Text shown:
↓↓↓

Thursday, June 14, 2012
Updated: June 15, 2:26 PM ET
Ben must take page from Theo's book
By Gordon Edes
CHICAGO -- There are fewer than 100 games left to be played this season, and the Red Sox remain one game under .500. An underwhelming start to this 100th anniversary season, to be sure.
But while admittedly there have been a few moments of doubt in the interim, the message from these quarters is the same as the one delivered a week after the Great Collapse of 2011:
Come October, the Red Sox will be a playoff team again after failing to qualify in each of the past two seasons.
I have no stake in that outcome, other than pledging to embark on an extremely long hike if the Sox don't make it. No innate inclination by accident of birth to see the hometown team in the best possible light. No heartstrings tying me to anyone in the home clubhouse.
I am prepared to be called a homer, or as dumb as Homer [D'oh!]. I am braced to hear from Yankees fans, Rays fans, White Sox fans, Rangers fans, Angels fans, Tigers fans, Indians fans -- heck, even a few Orioles fans might actually believe their team has a better shot of playing in the postseason.
I realize I'm setting myself up for a fair amount of ridicule from the master practitioners of that form in this town, most of whom work in pairs and have long since declared these Sox to be the underachieving wards of a distracted owner who has his head stuck up his -- wait, this isn't talk radio? -- his attention focused on his soccer team on the other side of the pond.

↑↑↑

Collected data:
↓↓↓

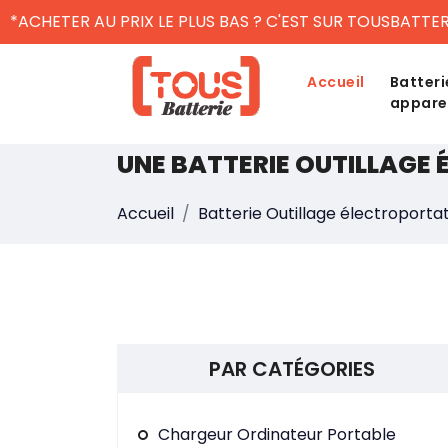
*ACHETER AU PRIX LE PLUS BAS ? C'EST SUR TOUSBATTER
Accueil
Batteri
appare
UNE BATTERIE OUTILLAGE
Accueil
Batterie Outillage électroportat
PAR CATÉGORIES
Chargeur Ordinateur Portable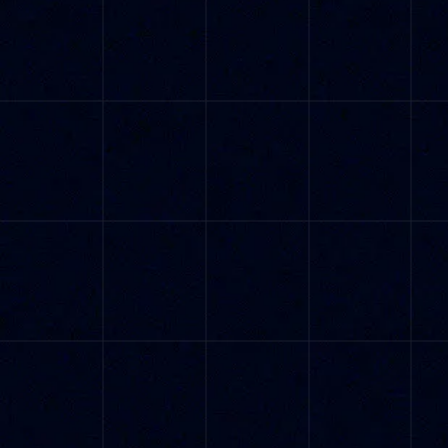
Accesible
Caro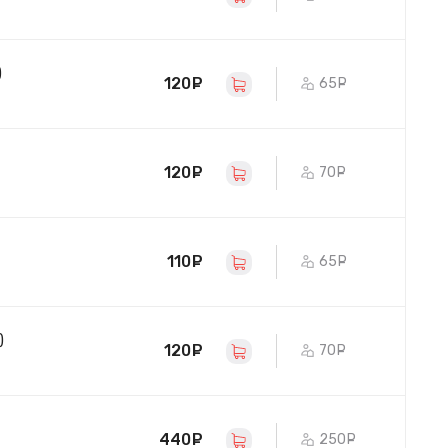
)
120
руб.
65
руб.
120
руб.
70
руб.
110
руб.
65
руб.
)
120
руб.
70
руб.
440
руб.
250
руб.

↑↑↑

Aim of the task:
Set down, word for word, the part of the Red Sox column that opens with the words containing "Thursday, June 14, 2012" and closes with "to be sure.". You can set the entries aside.

Finished task:
Thursday, June 14, 2012
Updated: June 15, 2:26 PM ET
Ben must take page from Theo's book
By Gordon Edes
CHICAGO -- There are fewer than 100 games left to be played this season, and the Red Sox remain one game under .500. An underwhelming start to this 100th anniversary season, to be sure.